SoylentNews is people
SoylentNews
Don't worry - I won't.
I won't tell a human soul other than those in a position to fix it, however it's a systemic weakness, and cannot be fixed by issuing patches. This problem won't get fixed until the IETF issues some future RFCs - more than one of them - and even then, not until those new standards are _widely_ implemented.
I've never mentioned this in a public way - this is the very _first_ time I've done so - and I've only told one other person that I know how, but not how it would be done.
If you're in a position to implement new RFCs at your company, or in your contributions to a Free Software or Open Source codebase that you are a _commiter_ to, please fetch my OpenPGP key from a keyserver, if your key isn't already there, please submit it then _email_ your key fingerprint - I think that's 16 digits of hex or so - then I'll add it to my keyring.
$ gpg --keyserver pgp.mit.edu --list-keys 69297A03F84E2022
pub rsa4096 2018-11-18 [SC] [expires: 2023-11-17]
87741D160E80D4F860A192FE69297A03F84E2022
uid [ultimate] Michael David Crawford
sub rsa4096 2018-11-18 [E] [expires: 2023-11-17]
Note that I do not yet have a key for mike@soggywizards.com.
$ gpg --keyserver pgp.mit.edu --receive-key 69297A03F84E2022
Please do _not_ sign my key - nor anyone else's - unless I show your my _passport_ in your direct presence. That my technical articles are so popular led a few complete strangers who I'd never met to sign my old key. The key I've got now is _only_ self-signed.
Please keep it that way until we meet for coffee. But not a beer; I only get drunk when a close friend has been unlucky in love. Then we both Pray To The Porcelain God.
I must be purposefully oblique about the details I provide until I can feel certain not just that those who I share this with will keep a lid on it but also until I've found enough RFC-implementors that once I do provide the details, they'll be able to apply the fixes expeditiously.
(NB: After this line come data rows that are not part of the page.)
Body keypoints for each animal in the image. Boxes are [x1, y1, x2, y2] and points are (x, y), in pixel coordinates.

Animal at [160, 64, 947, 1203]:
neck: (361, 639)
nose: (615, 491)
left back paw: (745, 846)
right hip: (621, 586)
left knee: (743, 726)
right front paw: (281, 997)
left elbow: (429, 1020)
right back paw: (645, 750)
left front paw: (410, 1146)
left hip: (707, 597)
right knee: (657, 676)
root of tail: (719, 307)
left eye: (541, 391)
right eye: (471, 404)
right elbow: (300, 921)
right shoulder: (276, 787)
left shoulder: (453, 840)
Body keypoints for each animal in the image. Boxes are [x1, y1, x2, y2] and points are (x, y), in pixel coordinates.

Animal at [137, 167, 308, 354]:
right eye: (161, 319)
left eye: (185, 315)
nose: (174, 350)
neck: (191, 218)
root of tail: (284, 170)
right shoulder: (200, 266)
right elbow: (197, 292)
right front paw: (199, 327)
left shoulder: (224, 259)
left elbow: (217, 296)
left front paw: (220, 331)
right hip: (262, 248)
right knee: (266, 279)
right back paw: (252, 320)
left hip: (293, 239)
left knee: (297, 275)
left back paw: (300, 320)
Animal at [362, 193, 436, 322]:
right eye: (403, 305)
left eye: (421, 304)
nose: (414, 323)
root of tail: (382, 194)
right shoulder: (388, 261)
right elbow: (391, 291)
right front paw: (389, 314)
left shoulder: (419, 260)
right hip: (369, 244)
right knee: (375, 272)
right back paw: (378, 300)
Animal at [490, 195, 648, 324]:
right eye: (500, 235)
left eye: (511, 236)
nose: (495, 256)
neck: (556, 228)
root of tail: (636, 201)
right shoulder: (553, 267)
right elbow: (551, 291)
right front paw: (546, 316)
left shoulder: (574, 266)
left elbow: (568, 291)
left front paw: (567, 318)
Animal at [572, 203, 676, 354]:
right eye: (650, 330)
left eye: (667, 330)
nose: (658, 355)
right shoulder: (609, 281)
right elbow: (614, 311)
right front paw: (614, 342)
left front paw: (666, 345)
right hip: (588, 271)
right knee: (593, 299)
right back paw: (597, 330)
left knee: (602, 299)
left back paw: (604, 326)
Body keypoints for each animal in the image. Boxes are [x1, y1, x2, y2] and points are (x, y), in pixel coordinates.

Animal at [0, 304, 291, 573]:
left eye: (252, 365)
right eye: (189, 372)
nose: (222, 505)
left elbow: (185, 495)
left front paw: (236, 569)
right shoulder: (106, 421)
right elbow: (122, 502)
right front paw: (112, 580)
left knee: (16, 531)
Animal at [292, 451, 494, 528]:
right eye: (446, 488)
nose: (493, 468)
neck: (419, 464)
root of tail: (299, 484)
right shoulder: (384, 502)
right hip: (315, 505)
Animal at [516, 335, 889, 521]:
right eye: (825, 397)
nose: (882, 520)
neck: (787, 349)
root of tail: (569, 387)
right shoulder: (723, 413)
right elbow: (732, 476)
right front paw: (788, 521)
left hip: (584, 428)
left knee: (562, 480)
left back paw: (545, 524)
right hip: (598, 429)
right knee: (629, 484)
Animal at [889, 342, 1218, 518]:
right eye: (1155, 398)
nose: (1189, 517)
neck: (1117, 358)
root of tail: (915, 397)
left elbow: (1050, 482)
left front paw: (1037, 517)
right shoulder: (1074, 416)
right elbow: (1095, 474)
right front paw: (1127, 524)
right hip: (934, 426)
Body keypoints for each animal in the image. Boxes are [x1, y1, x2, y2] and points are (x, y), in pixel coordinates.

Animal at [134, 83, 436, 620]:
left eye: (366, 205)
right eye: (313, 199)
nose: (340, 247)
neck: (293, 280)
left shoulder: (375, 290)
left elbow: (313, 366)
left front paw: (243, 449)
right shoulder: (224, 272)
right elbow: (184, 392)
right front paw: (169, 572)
It happens that I know some primary developers of some stacks. I also know some leading security experts. I'll explain this to a few of them first. I'm on good terms with some vendors' security people, I'll explain it to them as well.
(Score: 0) by Anonymous Coward on Tuesday December 04 2018, @05:46PM
Hey Michael,
I think you need to take a step back and look at things from an outside perspective:
1. You have a friend who has a history of delusional episodes.
2. Your friend has had a recent health issue that was very severe.
3. Less than a week after suffering from some neurological symptoms (possibly related to #2), this friend has become convinced that they have, single-handedly, identified a severe security weakness in a key piece of infrastructure that has gone unnoticed by everyone else who has interacted with it.
4. This friend has also made similar (in magnitude) claims in the past that did not turn out to be realistic or actionable.
What should you say to this friend?
Should you tell them to be patient, recover fully from their health problems, and then look at the problem at least a week later? If the problem has been around for a long time, then surely it could be present for a little while longer (importance: high, but urgency: low).